We hit some gullies and were the first on the lift in the a.m. (sweet corduroy) at Kirkwood. Here's how we zigzagged around the mountain: http://skitripper.wordpress.com/2009/03/01/easy-riders/
Kirkwood is often considered a mountain for serious skiers and boarders due its abundance of difficult terrain (i.e. The Wall and Thunder Saddle). But beginners listen up! Yesterday, we traveled to Kirkwood with two friends–a relative newbie to boarding and an intermediate boarder who had never rode Kirkwood. We spent the day on greens and blues, and experienced no shortage of runs. Beginner and intermediate trails comprise 65 percent of the terrain.
We arrived on the Bay Area Ski Bus at 7:40 a.m.–more than an hour before the lifts opened at 9 a.m. First, I thought, “Darn, I could’ve spent an extra half-hour underneath my warm covers,” but then I raced to get my gear together and up to the Timber Creek Express, where we were on the first chair of the day. Yippee! The first run, Hole ‘n’ Wall, was pure, untouched corduroy bliss, and I could feel people watching me glide down the mountain from the chairlift. Although it hadn’t snowed in a few days at Kirkwood, the snow was still in great shape (but it did become soft in the afternoon heat).

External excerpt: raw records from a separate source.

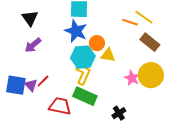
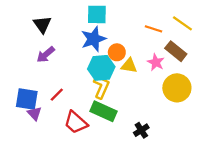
yellow line: (144, 17) -> (182, 23), moved
blue star: (76, 31) -> (93, 39), turned 30
pink star: (132, 78) -> (156, 62), moved
purple triangle: (31, 85) -> (34, 113), moved
red trapezoid: (60, 106) -> (76, 122), turned -150

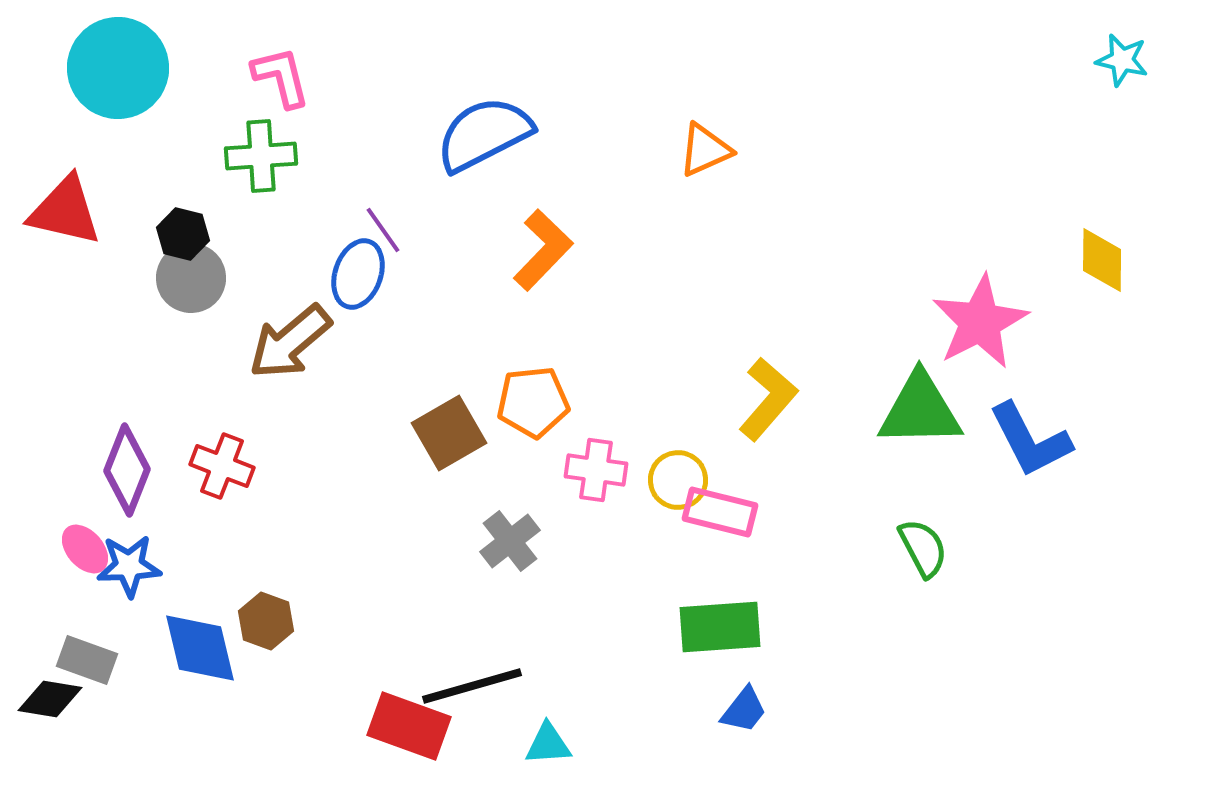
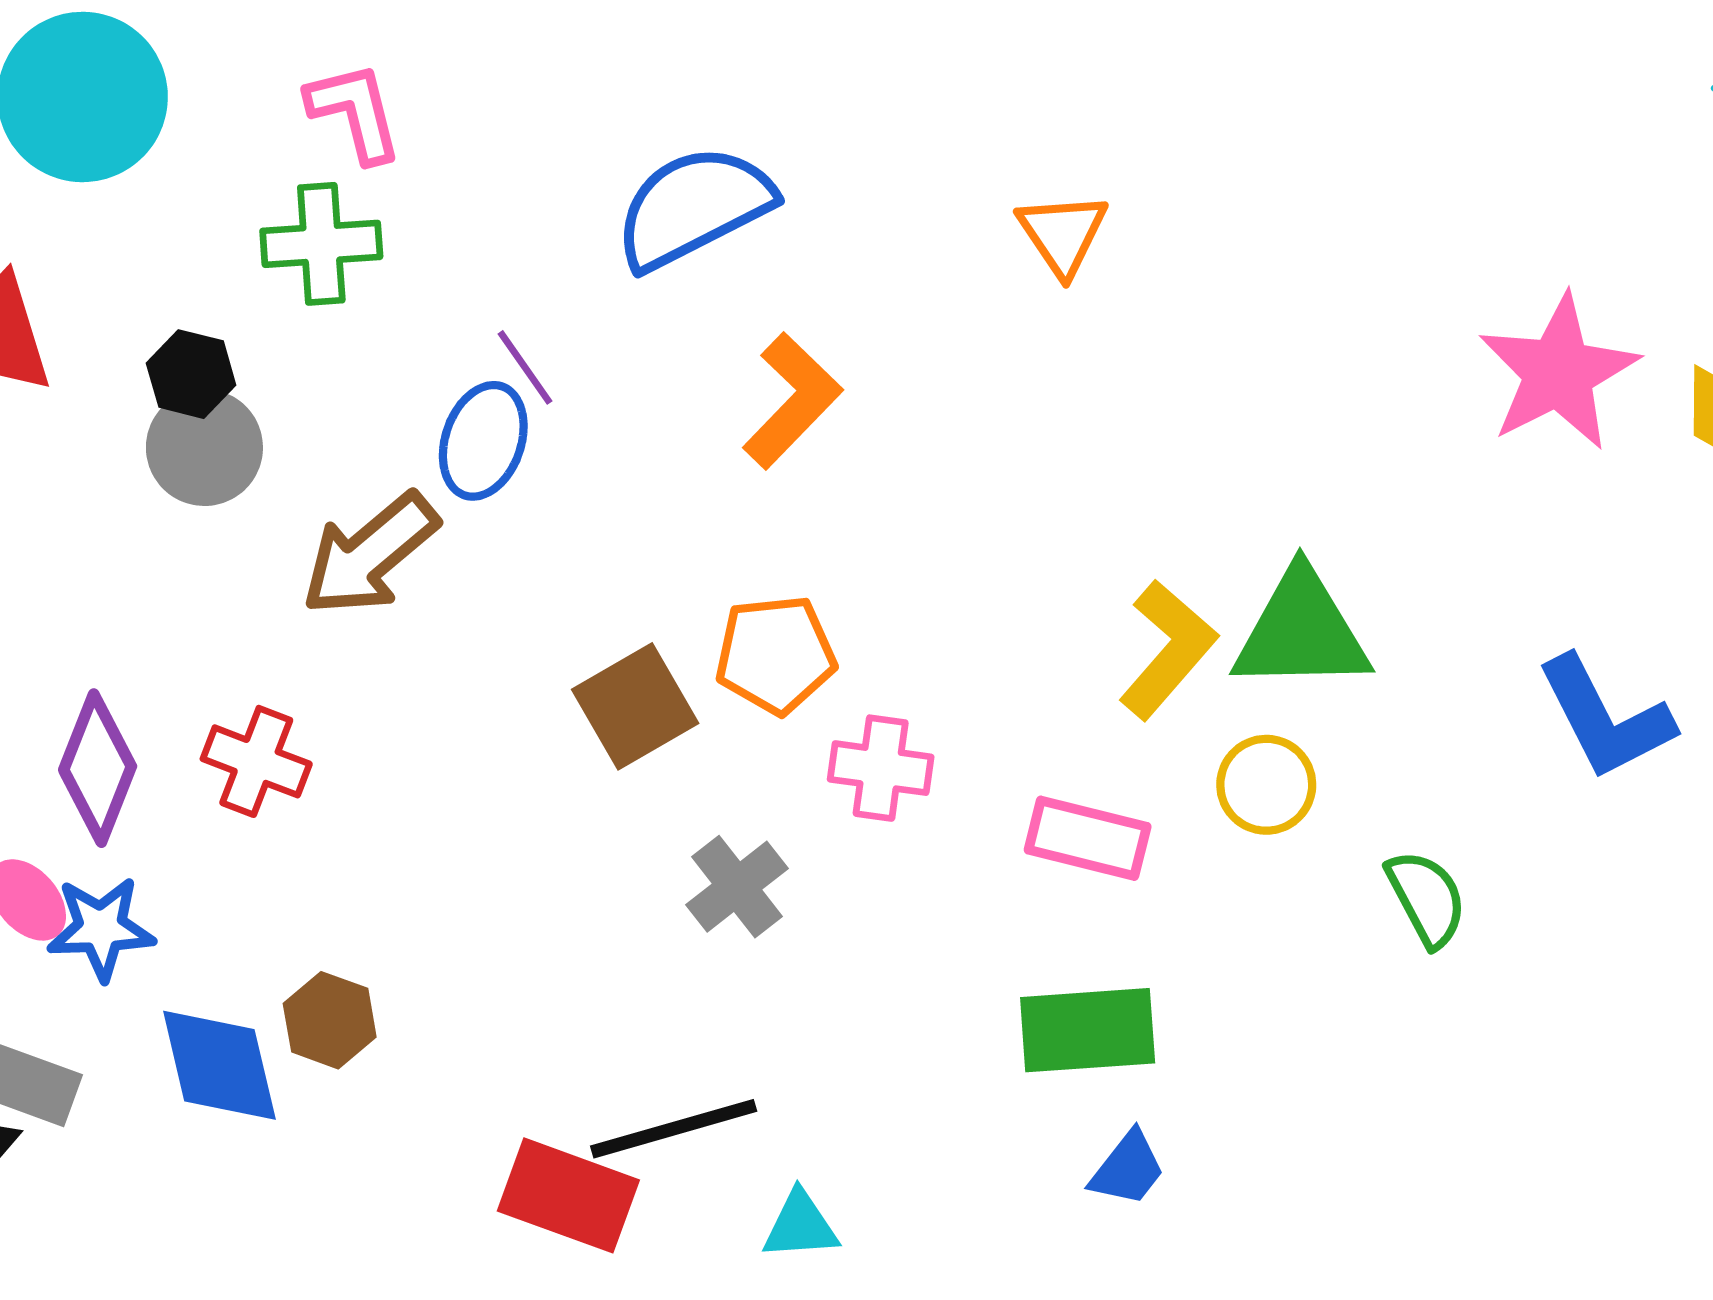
orange triangle: (705, 150) -> (1063, 234), turned -40
pink star: (980, 322) -> (1558, 372), moved
green triangle: (920, 410) -> (1301, 631), moved
yellow circle: (678, 480) -> (1266, 785), moved

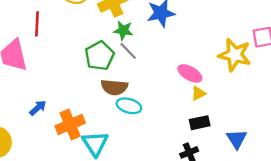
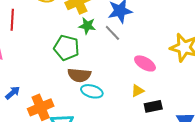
gray line: (128, 51) -> (112, 33), moved
green pentagon: (100, 56) -> (66, 48), turned -30
yellow triangle: (198, 93) -> (138, 91), moved

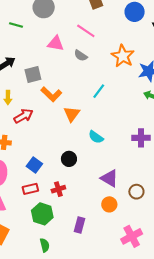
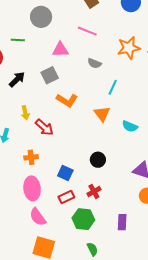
gray semicircle: (81, 56) -> (94, 63), moved
orange star: (123, 56) -> (129, 48), turned -30
gray square: (33, 75) -> (50, 75), moved
orange triangle: (72, 114) -> (102, 114), moved
red arrow: (23, 116) -> (44, 127), turned 84
cyan semicircle: (96, 137) -> (130, 126), moved

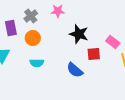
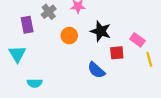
orange circle: (33, 38) -> (69, 36), moved
cyan semicircle: (37, 63) -> (35, 83), moved

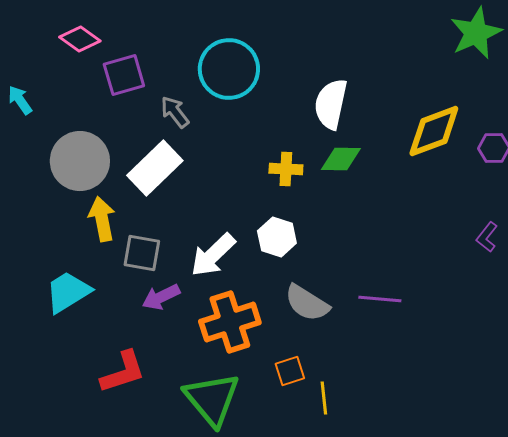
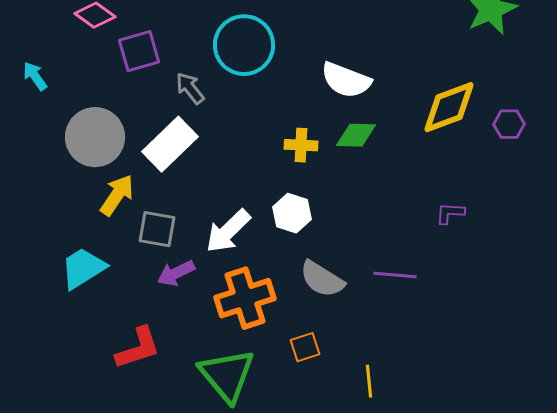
white semicircle: (331, 104) -> (346, 80), turned -81
yellow arrow: (102, 219) -> (117, 195), turned 45
purple L-shape: (487, 237) -> (450, 213), moved, turned 56
yellow line: (324, 398) -> (369, 381), moved

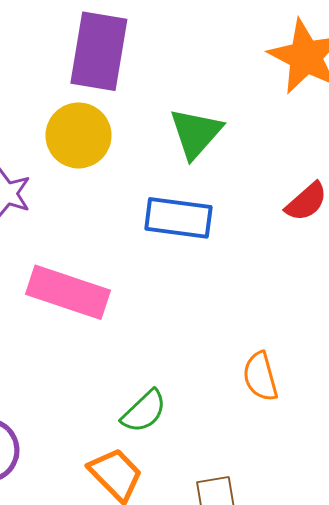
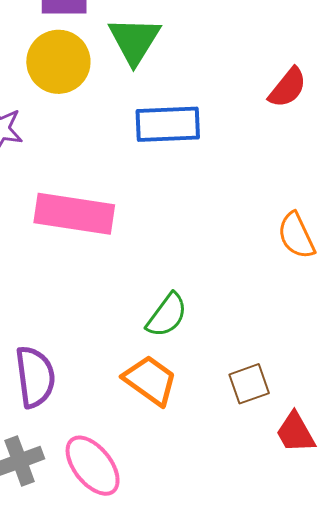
green triangle: (196, 133) -> (134, 40), moved
orange semicircle: (260, 377) -> (296, 236), moved

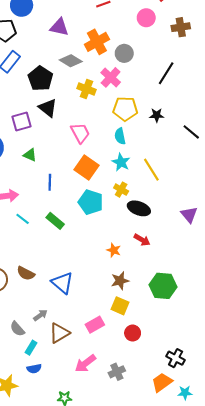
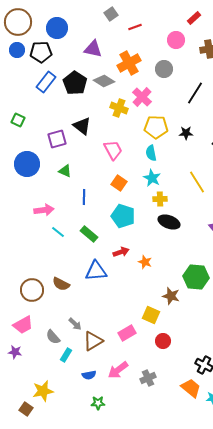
gray circle: (124, 53) -> (164, 69), moved
black pentagon: (40, 79) -> (75, 83), moved
orange square: (86, 168) -> (119, 183), size x0.7
yellow line: (151, 170) -> (197, 182), moved
yellow cross: (121, 190) -> (160, 199), moved, turned -32
red arrow: (142, 240) -> (121, 252), moved, turned -49
brown star: (120, 281) -> (171, 296), moved, turned 30
blue triangle: (62, 283) -> (96, 271), moved, turned -45
green hexagon: (163, 286) -> (196, 277), moved
gray arrow: (40, 315) -> (75, 324), turned 80
blue semicircle: (34, 369) -> (89, 375), moved
orange trapezoid: (162, 382) -> (191, 388), turned 75

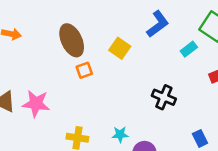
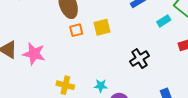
yellow square: (120, 48) -> (102, 27), moved, turned 36
black cross: (164, 97) -> (139, 59), turned 30

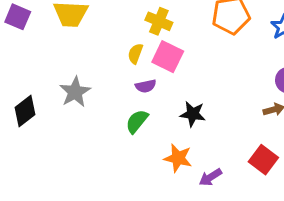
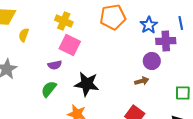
yellow semicircle: (135, 54) -> (24, 35), moved
black star: (193, 114) -> (87, 84), size x1.4

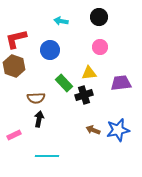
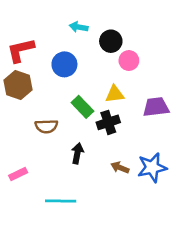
black circle: (99, 17) -> (111, 41), moved
black arrow: (39, 119) -> (77, 153), moved

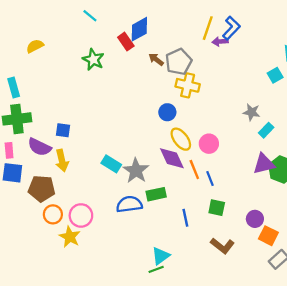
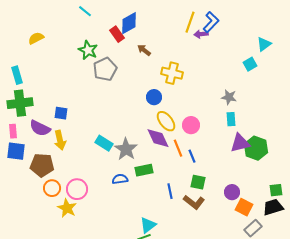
gray pentagon: (179, 62) -> (105, 69), moved
cyan rectangle: (266, 130) -> (231, 119), moved, turned -48
blue semicircle: (129, 204) -> (120, 179), size x0.7
brown L-shape: (222, 246) -> (194, 202), moved

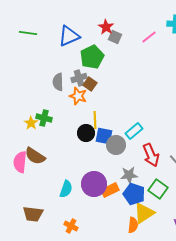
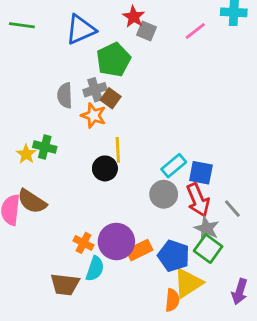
blue square: (104, 136) -> (201, 173), moved
gray circle: (116, 145) -> (164, 194), moved
gray star: (129, 175) -> (207, 229), moved, turned 30
cyan semicircle: (66, 189) -> (95, 269), moved
brown trapezoid: (33, 214) -> (65, 284), moved
orange cross: (71, 226) -> (83, 243), moved

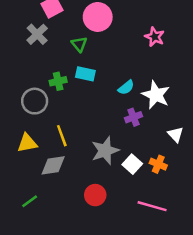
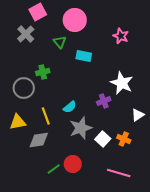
cyan rectangle: (85, 74) -> (84, 56), moved
cyan semicircle: (126, 87) -> (70, 107), moved
white triangle: (176, 134) -> (138, 115), turned 40
green line: (30, 201) -> (54, 169), moved

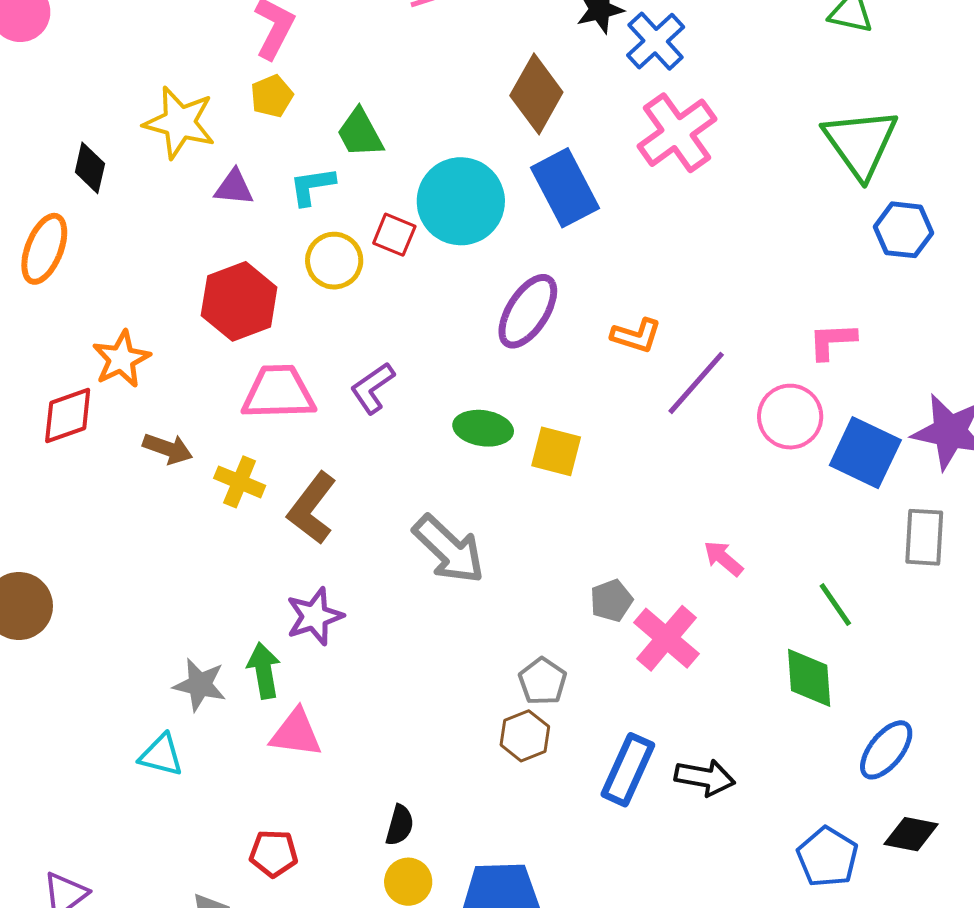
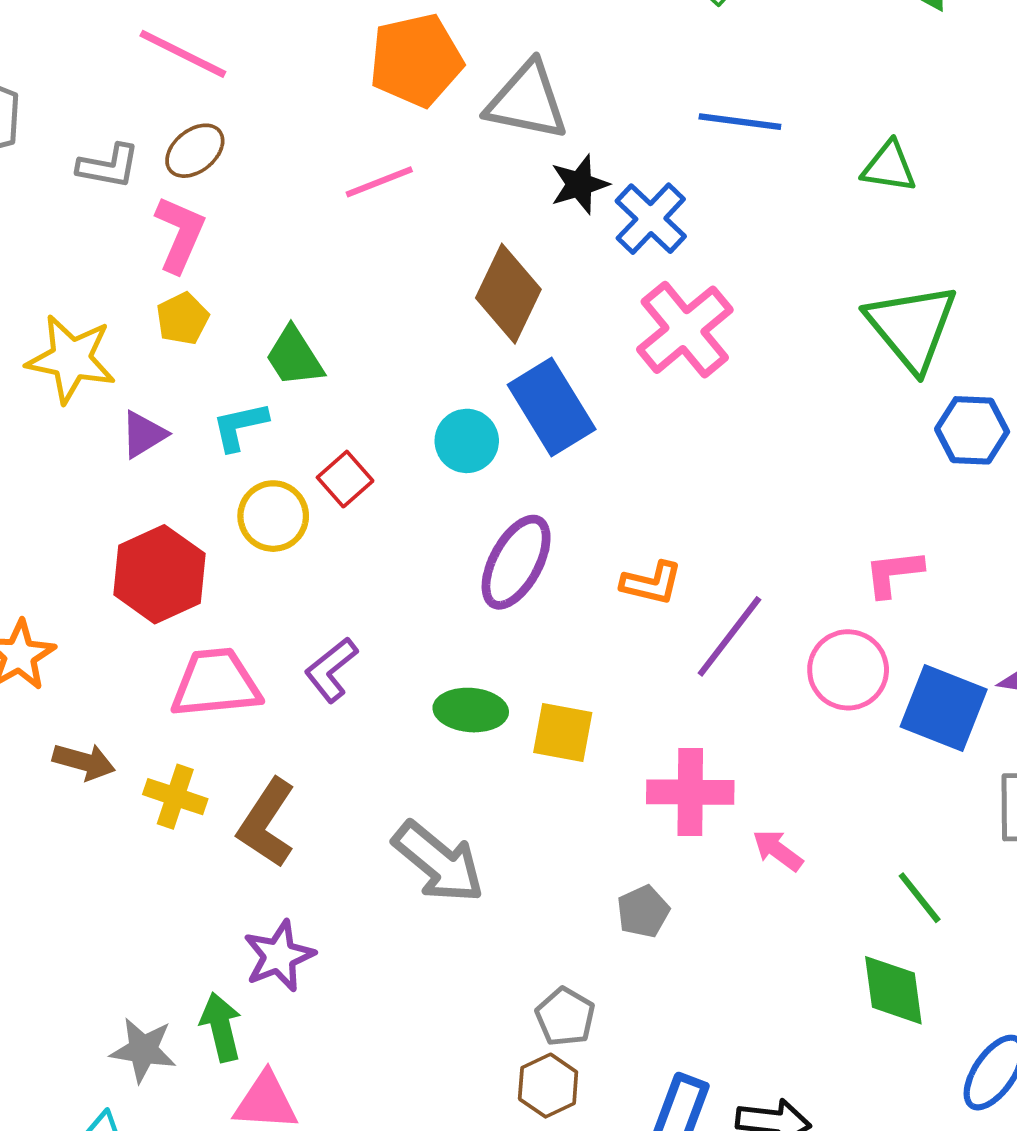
purple triangle: (234, 187) -> (144, 434), turned -33
cyan circle: (461, 201) -> (467, 441), moved, size x0.6
red square: (394, 235) -> (345, 479), turned 30
pink cross: (667, 638) -> (690, 792), moved, turned -36

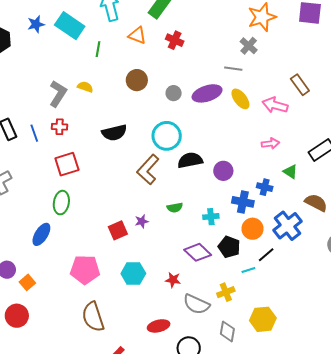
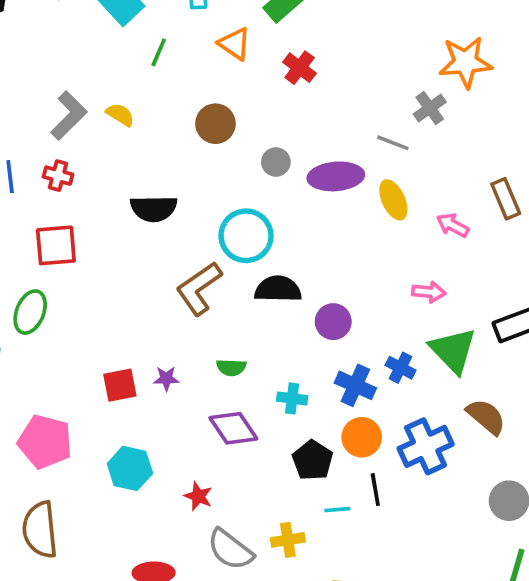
pink arrow: (275, 105) -> (453, 225), size x0.7
green triangle: (290, 172) -> (453, 350), size x1.8
purple diamond: (198, 252) -> (233, 428), moved
black line: (266, 255) -> (375, 490), turned -72

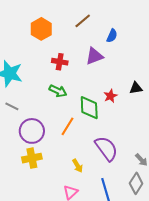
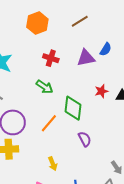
blue semicircle: (112, 36) -> (106, 49), moved
red star: (110, 96) -> (101, 91), moved
purple semicircle: (106, 148) -> (85, 139), moved, size x0.6

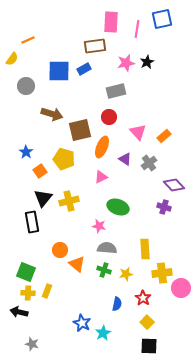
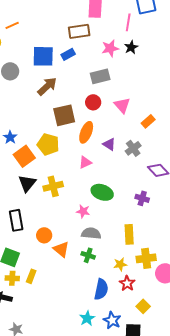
pink line: (137, 29) -> (128, 22), moved
brown arrow: (52, 114) -> (47, 86), moved, turned -60
pink triangle: (138, 132) -> (122, 105), moved
orange square: (40, 171) -> (24, 156), size x1.5
purple cross: (164, 207) -> (142, 198), moved
black rectangle: (32, 222) -> (16, 220), moved
yellow star: (126, 274) -> (120, 264), moved
blue semicircle: (117, 304) -> (101, 289), size x1.5
yellow square: (147, 322) -> (143, 306), moved
blue star: (82, 323) -> (112, 320), moved

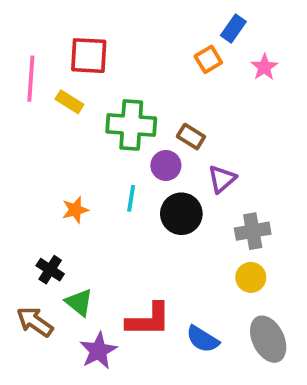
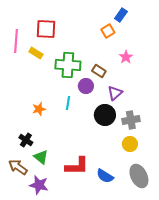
pink star: (264, 67) -> (126, 57), moved
black circle: (181, 214) -> (105, 115), moved
purple star: (98, 351) -> (39, 185), moved, turned -30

We then headed to the Solitude lift, where I dipped into a wide gully running along the side of Lower Zachary. Kirkwood is full of curvy natural halfpipes and gullies (check out the one by Buckboard, too). I am starting to enjoy the gullies (see my post on the Hot Wheels gully at Alpine), but I am still hesitant to ski in the trees. After riding the blues off Solitude, we decided go to my favorite blue on the mountain, Buckboard. It’s wide and snowy with trees on both sides. Next, wanting to take it easy, we rode the Snowkirk lift to Snowkirk and Hay Flat (greens). I practiced making turns on the gentle slope, before skiing to the backside of the mountain via the Caples Crest lift and Easy Rider (a blue). From there, we guessed it was time to start making our way back to the front of the mountain and boarded Iron Horse. Our friends didn’t believe the old-time, two person lift could hold two adults, but it can.
When we arrived back at the Timber Creek Day Lodge, everyone in our party was beaming, saying that the last run, on Home Run, was the best of the day. Who would’ve guessed?
Back at the bus, we celebrated with beers (compliments of a local brewery) and snacks, while plotting our next trip on the Bay Area Ski Bus.